Mit „MissionZero“ hat sich die Stadt große Ziele in Sachen Klimaneutralität gesetzt. Was ist dbzgl. ihrer Meinung nach besonders wichtig? Wie kann die Stadt mit gutem Beispiel vorangehen? Wie kann die Bevölkerung motiviert werden, diese Maßnahmen mitzutragen?

Simon Tschann: Genau das war das Ziel – Vorbild für uns alle. Sprich unseren eigenen Fuhrpark auf E-Mobilität umstellen. Das kostet uns anfänglich natürlich etwas mehr. Hat aber eine große Wirkung. Zudem werden wir Gebäude auch dementsprechend sanieren und bei Neubauten noch mehr in Richtung Klimaschutz denken.

Auch im Sportzentrum Unterstein besteht Handlungsbedarf. Das Dach der Tennishalle muss erneuert werden und auch die Sparkasse Arena (das Stadion Unterstein) könnte eine Frischzellenkur vertragen? Welchen Beitrag kann die Stadt hier leisten?

Simon Tschann: Wir starten wie erwähnt mit dem Leader-Projekt beim spark7-Park, um dann das ganze Quartier zu betrachten.
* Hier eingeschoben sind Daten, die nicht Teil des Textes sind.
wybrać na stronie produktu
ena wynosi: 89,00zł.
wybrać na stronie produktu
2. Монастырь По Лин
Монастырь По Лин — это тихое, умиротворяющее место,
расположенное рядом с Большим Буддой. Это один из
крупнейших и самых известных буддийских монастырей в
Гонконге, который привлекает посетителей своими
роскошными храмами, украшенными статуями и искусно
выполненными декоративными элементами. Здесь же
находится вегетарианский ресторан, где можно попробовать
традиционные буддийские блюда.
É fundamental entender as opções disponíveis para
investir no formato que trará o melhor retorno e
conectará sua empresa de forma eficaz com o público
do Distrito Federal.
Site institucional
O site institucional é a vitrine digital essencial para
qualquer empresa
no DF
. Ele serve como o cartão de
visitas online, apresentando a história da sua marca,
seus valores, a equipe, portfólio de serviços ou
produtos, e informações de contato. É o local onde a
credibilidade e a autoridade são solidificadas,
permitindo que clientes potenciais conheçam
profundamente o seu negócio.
Da stehen wir vor großen Herausforderungen und gewaltigen Kosten. Alles gleichzeitig ist nicht möglich. Zuerst müssen wir im Bereich Bildung investieren. Wir starten mit den Baumaßnahmen des Zubaus der Volksschule Mitte. Das ist mit rund 20 Millionen Euro Gesamtkosten bisher das größte Hochbauprojekt der Stadt Bludenz.

In der Südtiroler Siedlung gingen die Wogen nach einer Postwurfsendung der Alpenländischen heuer hoch. Wie ist der aktuelle Stand der Dinge?
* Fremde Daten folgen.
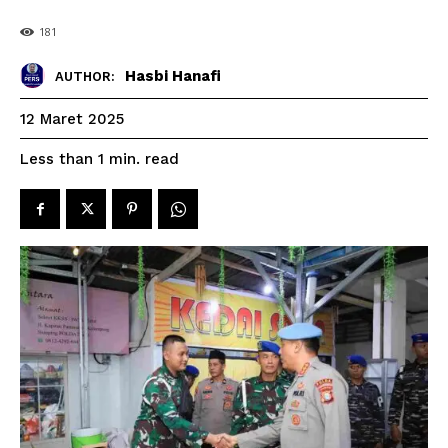
181
Hasbi Hanafi
AUTHOR:
12 Maret 2025
read
Less than 1
min.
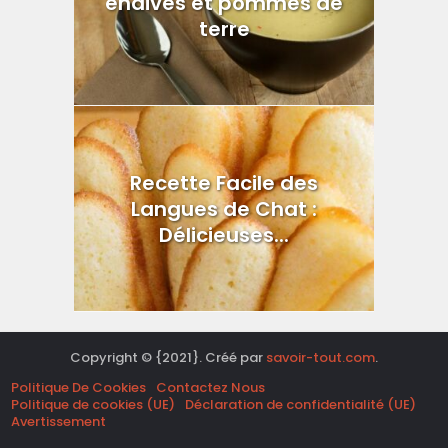
endives et pommes de
terre
Recette Facile des
Langues de Chat :
Délicieuses...
Copyright © {2021}. Créé par
savoir-tout.com
.
Politique De Cookies
Contactez Nous
Politique de cookies (UE)
Déclaration de confidentialité (UE)
Avertissement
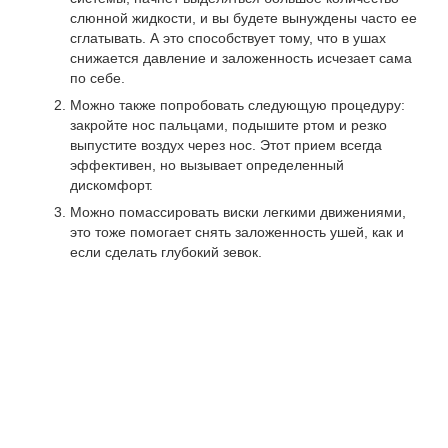
слюнной жидкости, и вы будете вынуждены часто ее
сглатывать. А это способствует тому, что в ушах
снижается давление и заложенность исчезает сама
по себе.
Можно также попробовать следующую процедуру:
закройте нос пальцами, подышите ртом и резко
выпустите воздух через нос. Этот прием всегда
эффективен, но вызывает определенный
дискомфорт.
Можно помассировать виски легкими движениями,
это тоже помогает снять заложенность ушей, как и
если сделать глубокий зевок.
Simon Tschann: Klar ist: Wir setzen uns für die Bewohner ein. Wir haben mit der Alpenländischen deutliche Gespräche geführt. Inzwischen gibt es ein Projektteam begleitet von einem Kommunikationsbüro. 2022 wird die Alpenländische in Absprache mit den Bewohnern zwei Wohnhäuser ganz genau unter die Lupe nehmen und einen Sanierungsvorschlag erarbeiten. Die Stadt wird bei diesem Projekt aufmerksamer Beobachter sein.

Bei den Feuerwehrhäusern im Stadtgebiet (Bludenz und Bings) besteht Handlungsbedarf. Wie schauen die Pläne aus, adäquate Einsatzzentralen für die freiwilligen Retter zu schaffen?

Simon Tschann: Ich habe vor wenigen Tagen Gespräche mit beiden Feuerwehren geführt. Unsere Sicherheitseinrichtungen, genauso die Rettung, Wasserrettung etc., leisten eine großartige Arbeit. Wir werden im nächsten Jahr zuerst Bings angehen. Mit einem Planungswettbewerb wird das 2022 vorbereitet. 2023 sollte dann gebaut werden. Für Bludenz werden wir uns weiter mit der Feuerwehr um eine Lösung bemühen. Aber auch die neue Drehleiter und ein weiteres Einsatzfahrzeug waren heuer wichtige Investitionen in die Sicherheit.